Xerente (alternate Sherenté, Xerentes, and Xerénte) are an Indigenous people of Brazil living in Tocantins.

The Xerente are a Central Jê people related to the Xavante. They maintained generally "peaceful" relations with outsiders from the nineteenth century onward. Their villages were traditionally built in a semi-circular fashion, but the society has largely assimilated Brazilian standards of organization. As of 2007 use of the native language among the 1813 members is universal, with most being monolingual until age 5.

The Xerente creation myth is based on the duality of mythic heroes embedded in the sun and the moon, and this has resulted in a division between the exogamous moieties, with the sun moiety being called Doí and the moon Wahirê, each consisting of three or four clans.

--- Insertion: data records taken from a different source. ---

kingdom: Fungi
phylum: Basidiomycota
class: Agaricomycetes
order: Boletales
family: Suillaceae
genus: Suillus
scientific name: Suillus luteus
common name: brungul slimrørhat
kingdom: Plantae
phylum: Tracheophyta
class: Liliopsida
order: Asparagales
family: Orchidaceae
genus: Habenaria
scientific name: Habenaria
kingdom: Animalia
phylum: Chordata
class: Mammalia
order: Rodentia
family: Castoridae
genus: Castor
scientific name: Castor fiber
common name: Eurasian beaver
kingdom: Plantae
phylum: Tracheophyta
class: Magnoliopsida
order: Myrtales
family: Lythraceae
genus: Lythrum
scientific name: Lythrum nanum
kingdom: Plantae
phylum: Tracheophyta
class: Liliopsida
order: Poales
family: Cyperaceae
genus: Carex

In 2010, once the Programa de Compensação Ambiental Xerente (PROCAMBIX), one of the first structured compensation programs for Indigenous peoples in Brazil, for the impact of the Lajeado Dam, had caused, the Xerente attempted a class action suit to claim additional compensation for the dam's ongoing impacts. Following a lengthy court case, in 2013 a judge decided in favour of the dam's builders, Investco, an ad hoc consortium formed of the Rede Group, Companhia Energética de Brasília (CEB), and the multinational Energias de Portugal (EDP).